» Stored data:
========

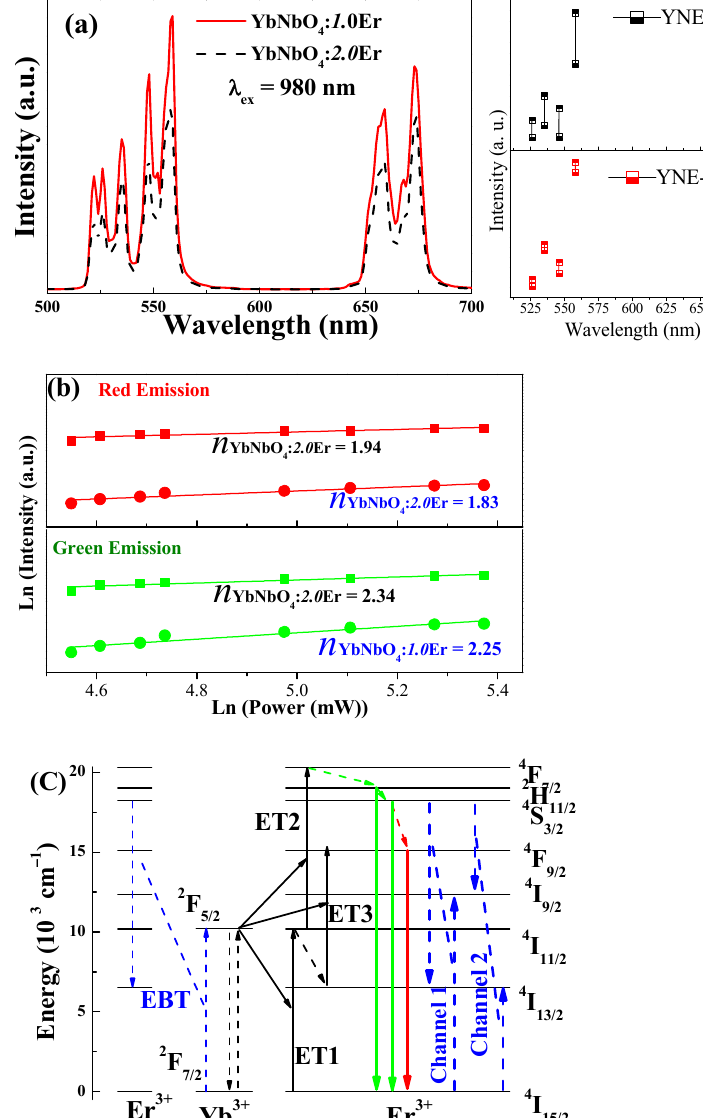
Figure 3. ( a ) Upconversion (UC) emission spectra; ( b ) pump power dependency; ( c ) UC mechanism of YbNbO 4 :Er 3+ under 980 nm excitation. Error bars represent the standard deviations from three repeated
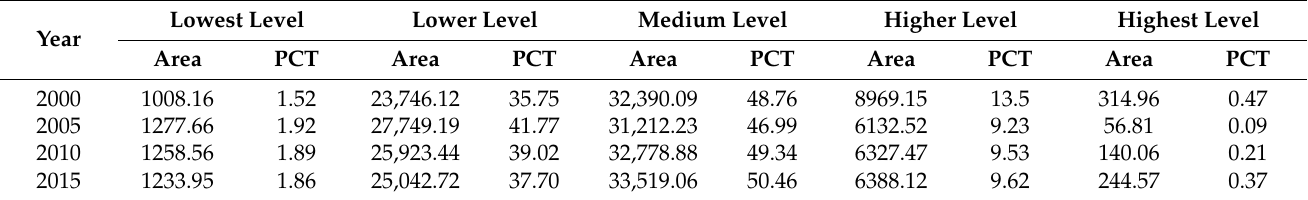
Table 4. Area and proportion of each landscape ecological risk level in Ningxia from 2000 to 2015 (unit:km 2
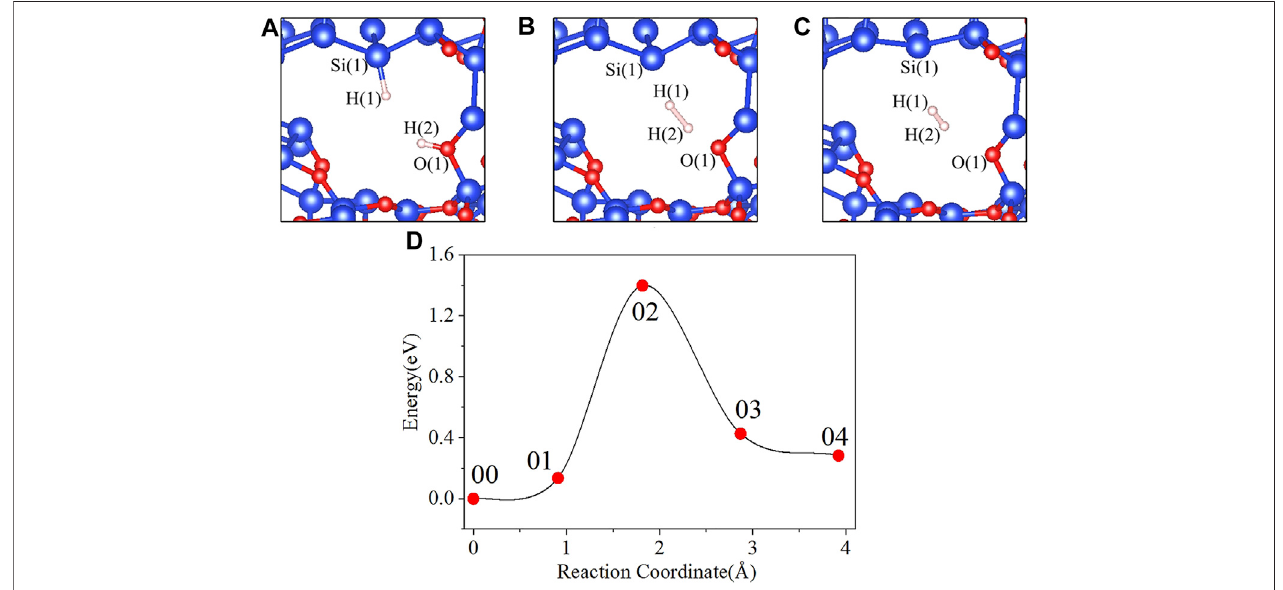
FIGURE2| Intermediatestatesandenergypro fi lecurveofthe P b defectdepassivationreaction. (A) 01state, (B) 02state, (C) 03state,and (D) energypro fi lecurve.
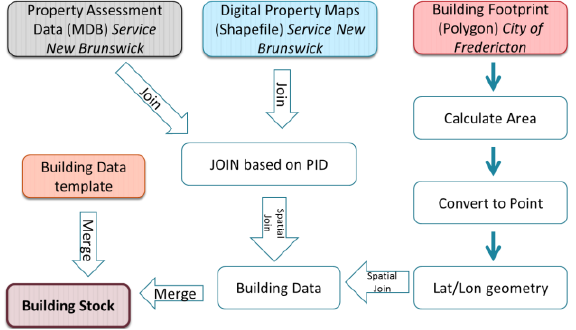
Figure 4 Process of assembling building data from source datasets into Hazus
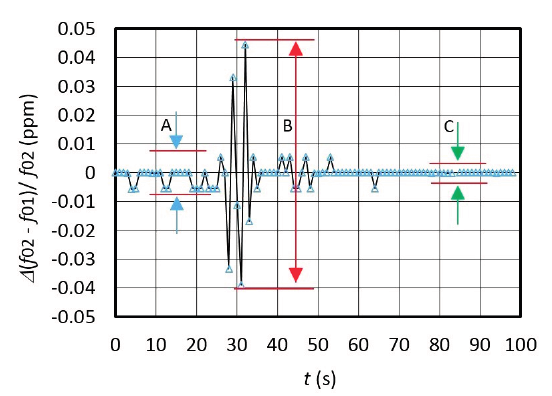
Figure 9. Output frequency dynamic error Δ f out (ppm) during the change of temperature from 25 °C to 37 °C and back to 25 °C (Figures 7 and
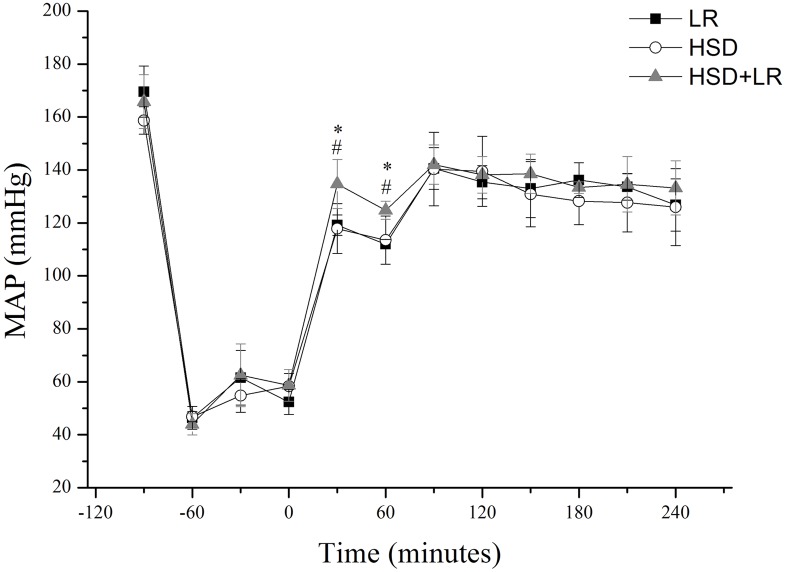
MAP in the LR, HSD and HSD+LR groups, measured at different time intervals.Pre-hospital resuscitation (0-60min) from hemorrhagic shock respectively with (1) 40ml/kg lactated ringers at a constant rate of 20 ml/min (LR group), (2) a bolus of HSD (4ml/kg) over a fixed interval of 2 min (HSD group), or (3) an initial bolus of HSD (4ml/kg) with a continued infusion of 40ml/kg Lactated Ringer (HSD+LR group). Subsequently all groups were injected with lactated ringers in in-hospital (60-90min) until the MAP reached 85% of the baseline level. *P<0.05 vs LR (black square); #P<0.05 vs HSD (open circle); &P<0.05 vs HSD+LR (shaded triangle). n = 7 for all groups.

========

» INSTRUCTIONS TO FOLLOW: Leave out the pictures, and write out all the remaining data above exactly.

» RESULT BELOW:
Figure 3. ( a ) Upconversion (UC) emission spectra; ( b ) pump power dependency; ( c ) UC mechanism of YbNbO 4 :Er 3+ under 980 nm excitation. Error bars represent the standard deviations from three repeated
Table 4. Area and proportion of each landscape ecological risk level in Ningxia from 2000 to 2015 (unit:km 2
FIGURE2| Intermediatestatesandenergypro fi lecurveofthe P b defectdepassivationreaction. (A) 01state, (B) 02state, (C) 03state,and (D) energypro fi lecurve.
Figure 4 Process of assembling building data from source datasets into Hazus
Figure 9. Output frequency dynamic error Δ f out (ppm) during the change of temperature from 25 °C to 37 °C and back to 25 °C (Figures 7 and
MAP in the LR, HSD and HSD+LR groups, measured at different time intervals.Pre-hospital resuscitation (0-60min) from hemorrhagic shock respectively with (1) 40ml/kg lactated ringers at a constant rate of 20 ml/min (LR group), (2) a bolus of HSD (4ml/kg) over a fixed interval of 2 min (HSD group), or (3) an initial bolus of HSD (4ml/kg) with a continued infusion of 40ml/kg Lactated Ringer (HSD+LR group). Subsequently all groups were injected with lactated ringers in in-hospital (60-90min) until the MAP reached 85% of the baseline level. *P<0.05 vs LR (black square); #P<0.05 vs HSD (open circle); &P<0.05 vs HSD+LR (shaded triangle). n = 7 for all groups.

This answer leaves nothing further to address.